Pick out each line of the records in which the word "chair" appears.

:: Provided material ::

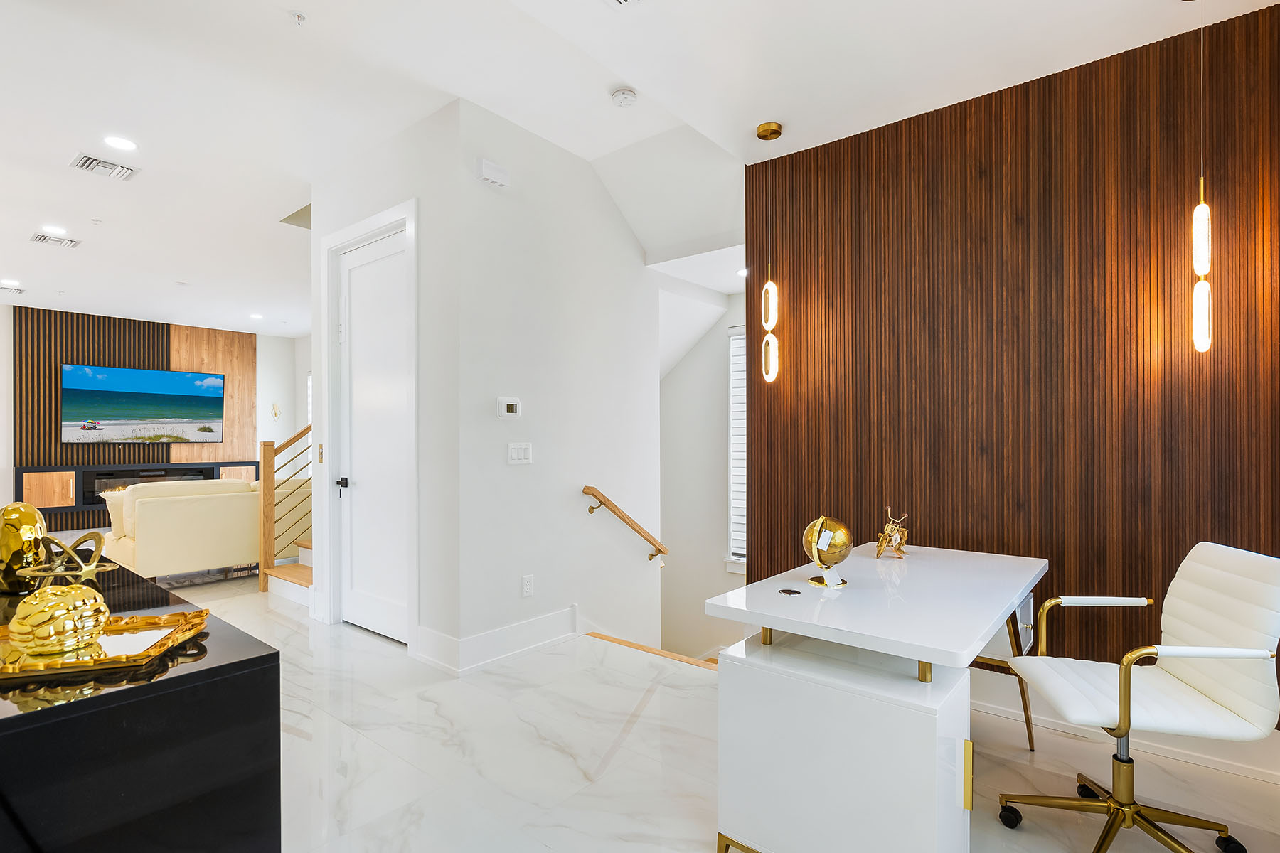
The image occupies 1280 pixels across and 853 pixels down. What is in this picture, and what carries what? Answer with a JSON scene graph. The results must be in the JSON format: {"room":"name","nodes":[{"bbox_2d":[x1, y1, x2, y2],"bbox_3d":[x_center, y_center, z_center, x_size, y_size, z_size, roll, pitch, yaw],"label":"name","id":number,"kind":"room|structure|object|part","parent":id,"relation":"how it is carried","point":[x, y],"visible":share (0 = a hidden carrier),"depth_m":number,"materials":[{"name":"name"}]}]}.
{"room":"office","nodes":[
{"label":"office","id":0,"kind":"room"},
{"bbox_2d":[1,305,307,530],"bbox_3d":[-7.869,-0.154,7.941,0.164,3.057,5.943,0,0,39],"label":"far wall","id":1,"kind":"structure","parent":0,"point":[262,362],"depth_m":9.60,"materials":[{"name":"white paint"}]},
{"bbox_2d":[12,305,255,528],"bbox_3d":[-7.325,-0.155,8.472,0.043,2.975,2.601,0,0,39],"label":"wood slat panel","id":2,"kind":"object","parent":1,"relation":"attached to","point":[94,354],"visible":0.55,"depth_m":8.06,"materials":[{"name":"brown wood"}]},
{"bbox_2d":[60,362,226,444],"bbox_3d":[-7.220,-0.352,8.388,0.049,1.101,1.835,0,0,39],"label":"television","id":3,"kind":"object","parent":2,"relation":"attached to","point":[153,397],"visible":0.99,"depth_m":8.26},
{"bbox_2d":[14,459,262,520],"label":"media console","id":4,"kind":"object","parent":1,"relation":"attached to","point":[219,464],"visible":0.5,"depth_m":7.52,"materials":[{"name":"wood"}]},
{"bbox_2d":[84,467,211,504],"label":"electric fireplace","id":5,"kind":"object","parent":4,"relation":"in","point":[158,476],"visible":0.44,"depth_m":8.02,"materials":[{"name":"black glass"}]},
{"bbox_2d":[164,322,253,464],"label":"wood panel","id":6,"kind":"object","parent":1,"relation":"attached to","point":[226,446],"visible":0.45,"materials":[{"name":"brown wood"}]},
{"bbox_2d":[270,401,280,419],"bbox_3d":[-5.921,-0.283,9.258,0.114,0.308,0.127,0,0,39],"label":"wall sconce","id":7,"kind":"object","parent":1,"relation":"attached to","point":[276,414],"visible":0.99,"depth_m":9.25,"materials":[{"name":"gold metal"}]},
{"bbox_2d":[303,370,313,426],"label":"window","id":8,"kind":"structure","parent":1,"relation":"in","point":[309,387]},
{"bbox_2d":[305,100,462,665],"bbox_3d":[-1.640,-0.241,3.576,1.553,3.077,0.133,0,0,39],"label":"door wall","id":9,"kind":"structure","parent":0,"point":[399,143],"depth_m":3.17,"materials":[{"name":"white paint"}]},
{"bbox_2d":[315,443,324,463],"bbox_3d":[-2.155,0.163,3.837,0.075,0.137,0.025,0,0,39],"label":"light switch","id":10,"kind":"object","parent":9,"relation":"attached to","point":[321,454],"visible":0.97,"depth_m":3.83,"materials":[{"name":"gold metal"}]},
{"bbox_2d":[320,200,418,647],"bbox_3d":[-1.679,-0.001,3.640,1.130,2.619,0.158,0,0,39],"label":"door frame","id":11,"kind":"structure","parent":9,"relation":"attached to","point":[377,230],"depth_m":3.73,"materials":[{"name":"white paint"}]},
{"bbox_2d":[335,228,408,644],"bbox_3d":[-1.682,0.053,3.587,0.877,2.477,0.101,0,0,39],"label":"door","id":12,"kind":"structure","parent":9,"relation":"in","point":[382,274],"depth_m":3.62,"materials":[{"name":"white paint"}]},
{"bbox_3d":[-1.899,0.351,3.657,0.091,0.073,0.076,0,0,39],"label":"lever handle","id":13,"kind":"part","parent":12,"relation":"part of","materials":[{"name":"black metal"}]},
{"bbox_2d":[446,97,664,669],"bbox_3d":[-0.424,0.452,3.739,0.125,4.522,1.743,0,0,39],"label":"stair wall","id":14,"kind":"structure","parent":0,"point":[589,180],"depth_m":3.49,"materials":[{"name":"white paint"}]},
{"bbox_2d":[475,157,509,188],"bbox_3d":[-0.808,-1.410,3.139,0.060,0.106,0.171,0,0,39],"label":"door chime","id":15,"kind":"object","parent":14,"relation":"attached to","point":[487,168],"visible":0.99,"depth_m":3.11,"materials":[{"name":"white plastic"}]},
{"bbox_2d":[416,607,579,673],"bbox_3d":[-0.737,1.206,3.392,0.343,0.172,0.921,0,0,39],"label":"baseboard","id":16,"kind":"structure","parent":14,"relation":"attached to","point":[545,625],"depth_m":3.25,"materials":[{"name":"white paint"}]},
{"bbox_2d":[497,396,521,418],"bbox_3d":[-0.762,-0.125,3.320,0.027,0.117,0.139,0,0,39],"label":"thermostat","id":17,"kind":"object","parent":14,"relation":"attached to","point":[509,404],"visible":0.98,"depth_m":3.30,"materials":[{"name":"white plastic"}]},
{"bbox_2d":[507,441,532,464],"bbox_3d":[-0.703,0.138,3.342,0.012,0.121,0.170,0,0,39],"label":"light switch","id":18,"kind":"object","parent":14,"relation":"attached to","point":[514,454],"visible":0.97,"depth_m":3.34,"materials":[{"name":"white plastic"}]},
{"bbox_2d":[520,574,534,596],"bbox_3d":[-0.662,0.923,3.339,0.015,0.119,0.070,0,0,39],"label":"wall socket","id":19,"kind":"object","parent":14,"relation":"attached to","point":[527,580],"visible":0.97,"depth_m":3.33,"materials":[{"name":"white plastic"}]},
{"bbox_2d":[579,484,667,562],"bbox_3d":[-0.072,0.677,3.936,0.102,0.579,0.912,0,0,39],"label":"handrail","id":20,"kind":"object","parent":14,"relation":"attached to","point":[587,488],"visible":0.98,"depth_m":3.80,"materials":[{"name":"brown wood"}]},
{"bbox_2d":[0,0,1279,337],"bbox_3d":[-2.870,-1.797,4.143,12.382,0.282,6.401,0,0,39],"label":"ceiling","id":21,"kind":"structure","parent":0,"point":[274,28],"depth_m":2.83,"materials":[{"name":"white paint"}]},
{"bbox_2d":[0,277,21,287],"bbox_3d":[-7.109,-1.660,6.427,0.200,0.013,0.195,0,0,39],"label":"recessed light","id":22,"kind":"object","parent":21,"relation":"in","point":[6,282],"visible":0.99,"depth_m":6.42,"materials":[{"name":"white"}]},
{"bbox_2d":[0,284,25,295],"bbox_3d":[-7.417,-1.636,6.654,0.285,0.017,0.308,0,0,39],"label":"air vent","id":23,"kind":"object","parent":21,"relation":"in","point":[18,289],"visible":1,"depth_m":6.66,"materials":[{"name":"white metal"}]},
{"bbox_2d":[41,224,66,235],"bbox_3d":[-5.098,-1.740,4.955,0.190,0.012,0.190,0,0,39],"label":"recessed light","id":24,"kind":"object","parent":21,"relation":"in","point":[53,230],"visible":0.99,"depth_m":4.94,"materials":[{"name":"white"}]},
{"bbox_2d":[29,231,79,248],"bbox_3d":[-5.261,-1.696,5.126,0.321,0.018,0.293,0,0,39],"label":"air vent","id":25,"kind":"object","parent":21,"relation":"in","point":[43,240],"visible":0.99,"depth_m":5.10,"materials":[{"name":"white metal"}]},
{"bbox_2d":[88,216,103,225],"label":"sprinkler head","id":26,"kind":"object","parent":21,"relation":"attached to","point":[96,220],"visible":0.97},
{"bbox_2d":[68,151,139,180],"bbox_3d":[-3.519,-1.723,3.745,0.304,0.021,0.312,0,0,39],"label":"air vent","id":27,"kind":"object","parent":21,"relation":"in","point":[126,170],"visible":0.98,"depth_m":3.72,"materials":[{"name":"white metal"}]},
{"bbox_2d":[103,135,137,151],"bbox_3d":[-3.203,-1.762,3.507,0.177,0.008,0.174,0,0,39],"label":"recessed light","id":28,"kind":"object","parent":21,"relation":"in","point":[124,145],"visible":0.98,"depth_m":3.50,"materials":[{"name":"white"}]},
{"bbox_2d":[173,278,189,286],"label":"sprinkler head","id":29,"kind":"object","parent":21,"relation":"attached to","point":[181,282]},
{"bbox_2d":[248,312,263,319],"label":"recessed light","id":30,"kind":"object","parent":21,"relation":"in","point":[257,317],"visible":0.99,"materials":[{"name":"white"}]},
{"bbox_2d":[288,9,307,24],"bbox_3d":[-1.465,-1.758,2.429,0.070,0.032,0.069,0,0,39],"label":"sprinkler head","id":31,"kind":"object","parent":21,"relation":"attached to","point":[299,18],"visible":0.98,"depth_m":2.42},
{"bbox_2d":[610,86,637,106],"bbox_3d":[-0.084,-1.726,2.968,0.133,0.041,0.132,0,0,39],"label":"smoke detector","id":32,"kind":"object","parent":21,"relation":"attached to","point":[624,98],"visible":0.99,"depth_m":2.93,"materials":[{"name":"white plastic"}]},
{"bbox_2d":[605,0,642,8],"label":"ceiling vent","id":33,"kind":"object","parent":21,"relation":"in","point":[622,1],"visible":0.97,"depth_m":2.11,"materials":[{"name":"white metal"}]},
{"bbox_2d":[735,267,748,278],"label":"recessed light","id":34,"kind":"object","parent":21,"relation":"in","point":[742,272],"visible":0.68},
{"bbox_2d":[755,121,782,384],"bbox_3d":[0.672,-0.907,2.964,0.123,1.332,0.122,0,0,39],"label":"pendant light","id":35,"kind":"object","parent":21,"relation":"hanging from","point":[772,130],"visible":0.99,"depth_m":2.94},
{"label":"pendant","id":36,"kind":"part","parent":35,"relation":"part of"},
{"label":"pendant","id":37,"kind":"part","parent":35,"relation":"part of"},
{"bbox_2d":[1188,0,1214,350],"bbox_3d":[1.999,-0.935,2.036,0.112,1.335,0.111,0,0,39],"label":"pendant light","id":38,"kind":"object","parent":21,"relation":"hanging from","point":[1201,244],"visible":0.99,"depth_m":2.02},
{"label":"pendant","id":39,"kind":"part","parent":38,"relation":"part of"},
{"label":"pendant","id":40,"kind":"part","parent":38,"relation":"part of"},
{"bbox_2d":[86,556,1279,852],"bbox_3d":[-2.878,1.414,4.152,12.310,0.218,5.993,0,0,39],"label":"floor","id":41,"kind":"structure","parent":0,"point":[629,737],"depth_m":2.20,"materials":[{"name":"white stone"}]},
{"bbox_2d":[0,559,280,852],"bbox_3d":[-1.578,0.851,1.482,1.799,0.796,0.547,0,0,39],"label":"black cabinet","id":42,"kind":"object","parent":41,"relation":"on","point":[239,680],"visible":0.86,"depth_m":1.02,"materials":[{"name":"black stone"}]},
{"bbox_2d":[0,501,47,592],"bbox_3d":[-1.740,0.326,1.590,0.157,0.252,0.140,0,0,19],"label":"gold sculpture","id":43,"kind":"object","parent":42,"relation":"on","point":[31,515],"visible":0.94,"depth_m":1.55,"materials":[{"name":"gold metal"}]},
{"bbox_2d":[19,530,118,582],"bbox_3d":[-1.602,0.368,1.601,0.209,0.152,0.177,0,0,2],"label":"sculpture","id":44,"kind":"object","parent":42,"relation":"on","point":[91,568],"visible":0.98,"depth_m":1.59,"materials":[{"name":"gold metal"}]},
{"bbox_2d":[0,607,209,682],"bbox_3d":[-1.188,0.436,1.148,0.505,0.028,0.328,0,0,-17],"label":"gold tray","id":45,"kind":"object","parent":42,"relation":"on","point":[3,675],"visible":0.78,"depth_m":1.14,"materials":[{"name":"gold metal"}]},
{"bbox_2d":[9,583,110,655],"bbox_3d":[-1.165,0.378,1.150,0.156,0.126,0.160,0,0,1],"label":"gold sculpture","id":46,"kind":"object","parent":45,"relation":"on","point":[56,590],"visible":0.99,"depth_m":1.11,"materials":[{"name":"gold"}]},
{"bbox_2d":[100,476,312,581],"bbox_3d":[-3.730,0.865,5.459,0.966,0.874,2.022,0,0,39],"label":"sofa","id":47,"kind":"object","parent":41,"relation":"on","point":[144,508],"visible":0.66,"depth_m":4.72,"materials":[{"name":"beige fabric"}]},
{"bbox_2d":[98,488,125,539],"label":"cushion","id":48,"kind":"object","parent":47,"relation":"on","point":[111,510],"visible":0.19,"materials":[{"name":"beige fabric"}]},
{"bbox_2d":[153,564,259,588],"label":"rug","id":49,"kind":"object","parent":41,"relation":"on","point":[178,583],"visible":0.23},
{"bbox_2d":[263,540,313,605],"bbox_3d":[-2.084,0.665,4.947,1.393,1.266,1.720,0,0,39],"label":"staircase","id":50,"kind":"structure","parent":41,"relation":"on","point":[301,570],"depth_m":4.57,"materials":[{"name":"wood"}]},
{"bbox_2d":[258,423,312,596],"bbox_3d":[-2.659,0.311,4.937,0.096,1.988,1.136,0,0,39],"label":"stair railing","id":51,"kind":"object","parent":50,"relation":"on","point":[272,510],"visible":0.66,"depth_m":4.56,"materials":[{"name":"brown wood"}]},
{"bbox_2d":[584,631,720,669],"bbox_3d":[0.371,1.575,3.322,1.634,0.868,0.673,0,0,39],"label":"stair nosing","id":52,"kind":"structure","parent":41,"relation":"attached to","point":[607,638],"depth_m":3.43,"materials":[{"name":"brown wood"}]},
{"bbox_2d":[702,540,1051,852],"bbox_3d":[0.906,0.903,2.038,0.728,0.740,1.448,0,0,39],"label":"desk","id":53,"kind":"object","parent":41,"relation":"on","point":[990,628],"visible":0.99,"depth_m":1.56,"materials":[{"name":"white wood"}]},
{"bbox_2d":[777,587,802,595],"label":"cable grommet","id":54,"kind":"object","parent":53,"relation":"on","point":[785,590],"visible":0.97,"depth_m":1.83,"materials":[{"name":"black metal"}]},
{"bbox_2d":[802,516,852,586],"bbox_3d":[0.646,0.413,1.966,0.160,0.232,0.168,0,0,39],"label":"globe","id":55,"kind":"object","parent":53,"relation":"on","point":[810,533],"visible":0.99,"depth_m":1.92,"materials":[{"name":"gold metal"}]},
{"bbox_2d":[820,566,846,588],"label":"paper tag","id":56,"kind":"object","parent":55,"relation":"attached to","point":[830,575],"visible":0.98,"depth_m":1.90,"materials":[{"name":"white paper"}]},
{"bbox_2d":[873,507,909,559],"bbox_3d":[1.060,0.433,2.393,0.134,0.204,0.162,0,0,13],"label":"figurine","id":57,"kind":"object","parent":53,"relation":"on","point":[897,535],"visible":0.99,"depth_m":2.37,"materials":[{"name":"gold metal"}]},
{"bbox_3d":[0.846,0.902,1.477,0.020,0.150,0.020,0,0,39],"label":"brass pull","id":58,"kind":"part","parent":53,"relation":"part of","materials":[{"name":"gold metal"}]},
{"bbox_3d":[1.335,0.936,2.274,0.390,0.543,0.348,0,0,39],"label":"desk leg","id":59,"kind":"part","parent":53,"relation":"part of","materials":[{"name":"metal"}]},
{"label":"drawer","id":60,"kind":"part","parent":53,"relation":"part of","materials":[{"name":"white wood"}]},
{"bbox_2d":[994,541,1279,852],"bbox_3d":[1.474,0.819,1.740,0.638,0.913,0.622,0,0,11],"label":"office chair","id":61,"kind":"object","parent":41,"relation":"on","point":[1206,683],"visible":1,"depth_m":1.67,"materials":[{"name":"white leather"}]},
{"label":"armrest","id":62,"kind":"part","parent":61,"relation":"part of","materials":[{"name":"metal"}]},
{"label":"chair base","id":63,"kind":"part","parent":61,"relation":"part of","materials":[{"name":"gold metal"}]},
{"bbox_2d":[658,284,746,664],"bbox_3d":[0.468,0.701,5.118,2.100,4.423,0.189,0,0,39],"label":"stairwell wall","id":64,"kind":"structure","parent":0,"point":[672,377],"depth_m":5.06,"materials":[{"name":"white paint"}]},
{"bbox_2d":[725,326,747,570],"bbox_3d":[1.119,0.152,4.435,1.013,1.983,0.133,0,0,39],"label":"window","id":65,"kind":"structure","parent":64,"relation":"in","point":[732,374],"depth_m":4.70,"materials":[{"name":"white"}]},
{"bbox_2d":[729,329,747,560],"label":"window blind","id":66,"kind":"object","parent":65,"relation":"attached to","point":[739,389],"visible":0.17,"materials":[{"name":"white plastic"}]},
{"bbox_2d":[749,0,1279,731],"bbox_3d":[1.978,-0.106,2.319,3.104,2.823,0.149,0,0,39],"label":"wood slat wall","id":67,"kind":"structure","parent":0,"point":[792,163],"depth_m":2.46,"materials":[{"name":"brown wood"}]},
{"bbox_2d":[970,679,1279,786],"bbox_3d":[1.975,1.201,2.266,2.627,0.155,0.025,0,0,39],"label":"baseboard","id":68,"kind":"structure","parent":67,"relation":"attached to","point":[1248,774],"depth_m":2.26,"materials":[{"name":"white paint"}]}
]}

:::

— Task solution —
{"bbox_2d":[994,541,1279,852],"bbox_3d":[1.474,0.819,1.740,0.638,0.913,0.622,0,0,11],"label":"office chair","id":61,"kind":"object","parent":41,"relation":"on","point":[1206,683],"visible":1,"depth_m":1.67,"materials":[{"name":"white leather"}]},
{"label":"chair base","id":63,"kind":"part","parent":61,"relation":"part of","materials":[{"name":"gold metal"}]},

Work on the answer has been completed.